'''

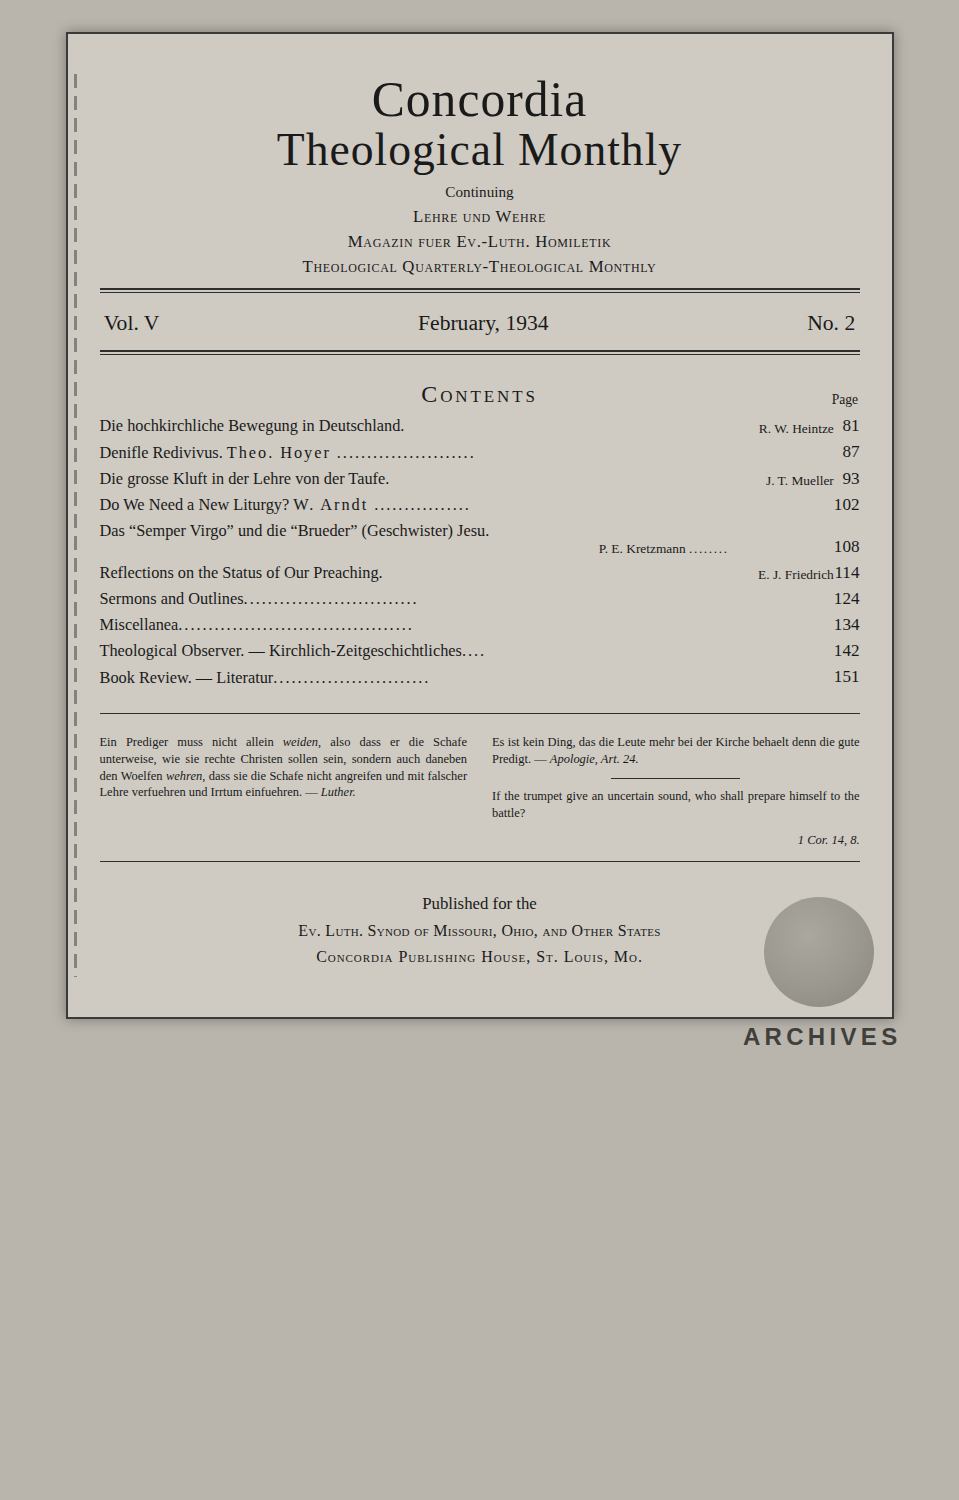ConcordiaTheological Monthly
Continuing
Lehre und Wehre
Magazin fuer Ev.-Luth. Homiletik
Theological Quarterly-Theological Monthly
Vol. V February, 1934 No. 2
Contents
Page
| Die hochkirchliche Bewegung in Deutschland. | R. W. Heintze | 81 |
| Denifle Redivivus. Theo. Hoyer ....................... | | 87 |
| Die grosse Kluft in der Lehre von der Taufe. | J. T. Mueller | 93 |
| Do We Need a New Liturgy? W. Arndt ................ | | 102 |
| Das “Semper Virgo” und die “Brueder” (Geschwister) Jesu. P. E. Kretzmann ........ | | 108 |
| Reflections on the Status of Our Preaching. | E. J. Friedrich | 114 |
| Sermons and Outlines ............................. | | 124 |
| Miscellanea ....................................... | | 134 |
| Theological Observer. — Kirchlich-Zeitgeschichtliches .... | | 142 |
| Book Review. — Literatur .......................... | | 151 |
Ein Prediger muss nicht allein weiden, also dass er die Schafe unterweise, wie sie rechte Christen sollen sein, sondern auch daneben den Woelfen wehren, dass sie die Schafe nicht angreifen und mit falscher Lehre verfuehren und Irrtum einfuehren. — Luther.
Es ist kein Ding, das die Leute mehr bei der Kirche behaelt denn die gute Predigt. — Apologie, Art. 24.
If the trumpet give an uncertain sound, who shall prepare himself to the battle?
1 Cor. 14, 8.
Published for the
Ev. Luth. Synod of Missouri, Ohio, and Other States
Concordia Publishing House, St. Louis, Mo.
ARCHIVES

'''

- _ABOUT THIS TASK_
Reproduce, character for character, only the lines of the preceding data that start at the line with "Kretzmann ........ | | 108 |" and end at the line with "Miscellanea ....................................... | | 134 |", both included.

- _RESULT OF THE TASK_
| Das “Semper Virgo” und die “Brueder” (Geschwister) Jesu. P. E. Kretzmann ........ | | 108 |
| Reflections on the Status of Our Preaching. | E. J. Friedrich | 114 |
| Sermons and Outlines ............................. | | 124 |
| Miscellanea ....................................... | | 134 |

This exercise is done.